A prática da justiça com as próprias mãos no Brasil
Enviada em 21/10/2018
Na Antiga Mesopotâmia, o “Código de Hamurabi” possuía a lei mais antiga do mundo, a lei de Talião, conhecida popularmente como “Olho por olho, dente por dente”, a qual, afirmava que todo crime deveria ter uma punição equivalente, tal discurso dava base para atos de justiça com as próprias mãos, uma vez que não existia Estado para garantir a segurança. Hodiernamente, a Declaração Universal dos Direitos Humanos, promulgada em 1948, afirma que é direito de todos ter acesso à segurança e a justiça. Todavia, embora seja um direito, o Estado falha em promover que a justiça seja eficaz, e como consequência o coletivo assume esse papel, realizando justiça pelas próprias mãos.
A priori, é importante destacar que praticar linchamentos a fim de propor justiça é um desrespeito a lei, e consta no Artigo 345 do Código Penal que tal ato é passível de punição, equipando o indivíduo que supostamente faz justiça na posição de um criminoso. Não obstante, a prática em si não é tão eficaz no quesito de ser justa, uma vez que, para que um cidadão seja considerado culpado por um crime, deve haver uma investigação feita por profissionais para não ocorrer punições injustas, tal investigação não pode ser feita por civis que não possuem treinamento para isso. Pode-se citar o caso divulgado pelo Jornal “O Globo”, de uma dona de casa que morava no Guarujá, em 2014 e após boatos disseminados em redes sociais sobre ter praticado sequestro, foi linchada e morta por vizinhos.
Ademais, a violência como forma de combater a violência, é resultado da desfuncionalidade das instituições que deveriam garantir a proteção e a justiça para os cidadãos, assim como consta na Constituição Cidadã de 1988, entretanto, não cumprem o papel. Nesse contexto, o sociólogo Émile Durkheim, afirma pelo principio do funcionalismo que devido a ineficiência do Estado de aplicar as leis, o coletivo passa a desenvolver a necessidade de agir no lugar das autoridades, comprometendo a soberania e os valores éticos de uma sociedade.

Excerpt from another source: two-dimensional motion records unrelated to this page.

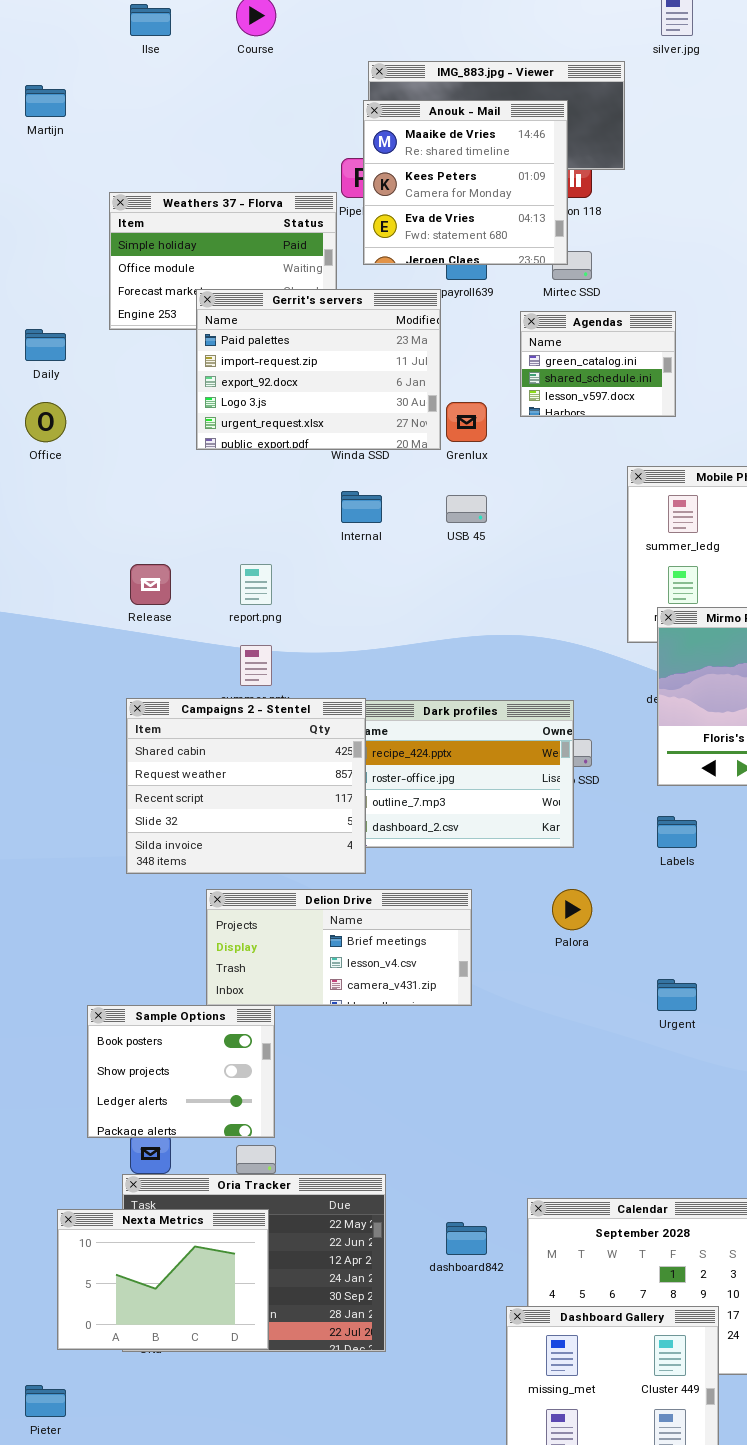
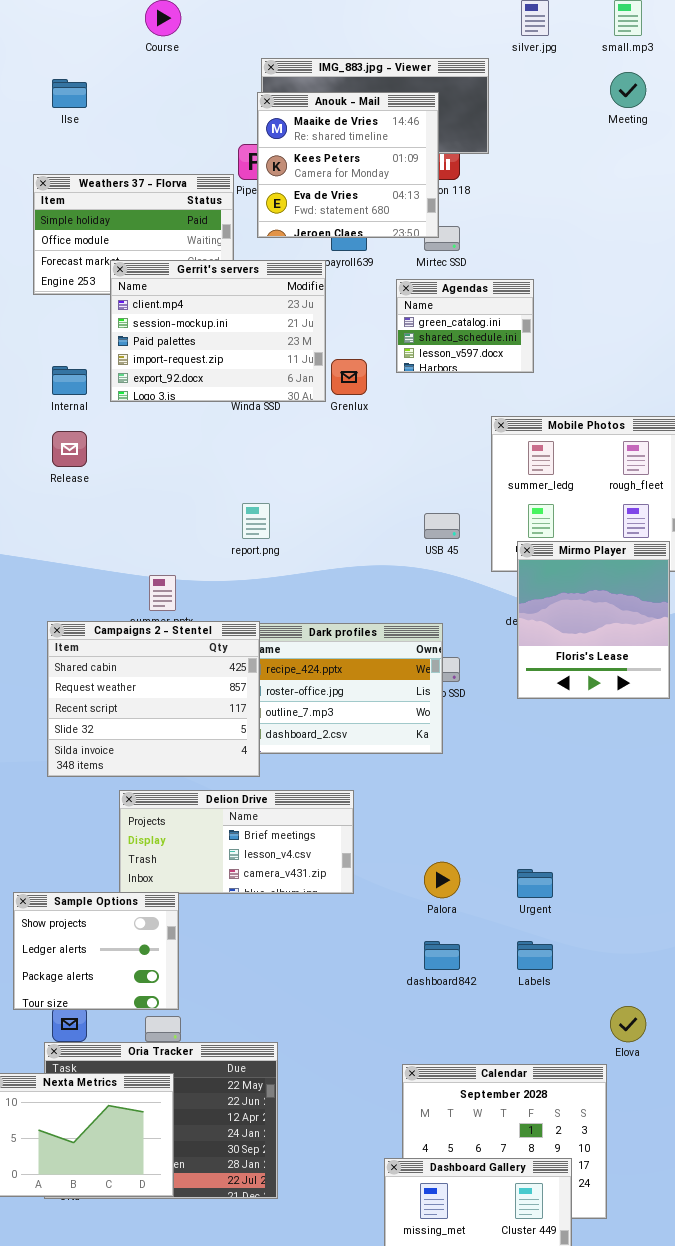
Ilse: [130,4,171,36] -> [52,79,87,108], moved
Gerrit's servers: [196,289,441,450] -> [110,260,326,402], scrolled up 2 rows
Internal: [341,491,382,523] -> [52,366,87,395], moved
USB 45: [446,495,487,523] -> [424,513,460,539], moved
Release: [130,564,171,605] -> [52,431,87,467], moved
report.png: [240,564,272,605] -> [242,503,270,539], moved
Labels: [657,816,697,848] -> [517,941,553,970], moved
Palora: [552,889,592,930] -> [424,862,460,898], moved
Sample Options: [87,1005,275,1138] -> [13,892,179,1010], scrolled down 1 row
dashboard842: [446,1222,487,1255] -> [424,941,460,970], moved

Portanto, são necessárias mudanças para intervir no problema. Cabe ao Poder Judiciário promover uma reforma no método de investigar os crimes denunciados, por meio de investimentos no Ministério da Justiça, para que peritos realizem as investigações de forma mais agilizada e assim aplicar a pena de acordo com o crime. Além disso, devem ser feitas campanhas de combate à justiça com as próprias mãos, pelo Ministério da Educação, por meio de radio e televisão, com o intuito de incentivar a denúncia para autoridades, ressaltar os contras da prática e indagar que existe pena para quem pratica linchamentos. Dessa forma, os atos violentos diminuiriam progressivamente, pois o Estado estaria cumprindo o seu dever que consta na Constituição de 1988, isto é, não será necessário que civis realizem esse papel.